A trabalhadora atuava no oferecimento de cartões, seguros e outros serviços do cartão da loja aos clientes. Na reclamação trabalhista, ela pediu o reconhecimento de vínculo diretamente com o banco. O juízo da 3ª Vara do Trabalho de João Pessoa (PB) havia julgado improcedente o pedido. O Tribunal Regional do Trabalho da 13ª Região (PB), no entanto, entendeu “estar patente a condição de bancária da empregada, que trabalhava nos serviços essenciais e relacionados à atividade-fim do cartão do banco” e reconheceu a existência de vínculo de emprego diretamente com o banco. As duas empresas foram condenadas a responder solidariamente pelo pagamento das diferenças salariais entre o piso normativo da categoria dos bancários e o salário-base efetivamente recebido por ela e de outras parcelas.

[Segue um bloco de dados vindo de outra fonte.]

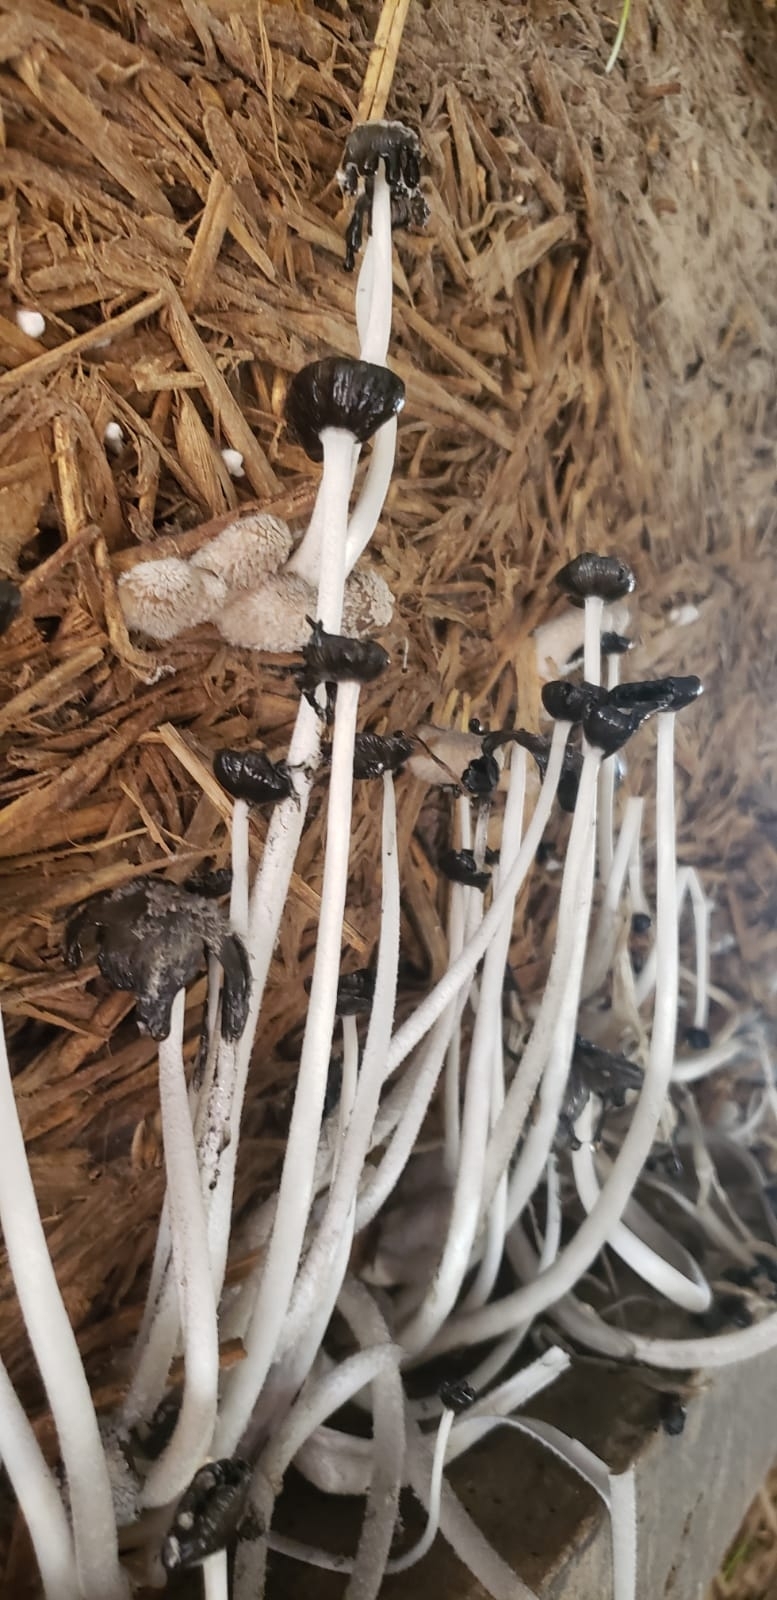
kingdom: Fungi
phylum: Basidiomycota
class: Agaricomycetes
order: Agaricales
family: Psathyrellaceae
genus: Coprinopsis
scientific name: Coprinopsis lagopus
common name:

No exame do recurso de revista do cartão do banco ao TST, prevaleceu, na Oitava Turma, o entendimento de que as atividades exercidas pelos empregados da loja atendem prioritariamente aos seus objetivos, e não aos do banco. A relatora, ministra Dora Maria da Costa, ressalvou o entendimento pessoal e seguiu precedente da Subseção 1 Especializada em Dissídios Individuais (SDI-1), órgão uniformizador da jurisprudência interna do TST, que, em caso semelhante, concluiu que as atividades desenvolvidas pela empregada da loja não são consideradas como essenciais (atividade-fim) do banco.

Por unanimidade, a Turma deu provimento ao recurso para estabelecer a sentença em que foi julgada improcedente a reclamação trabalhista.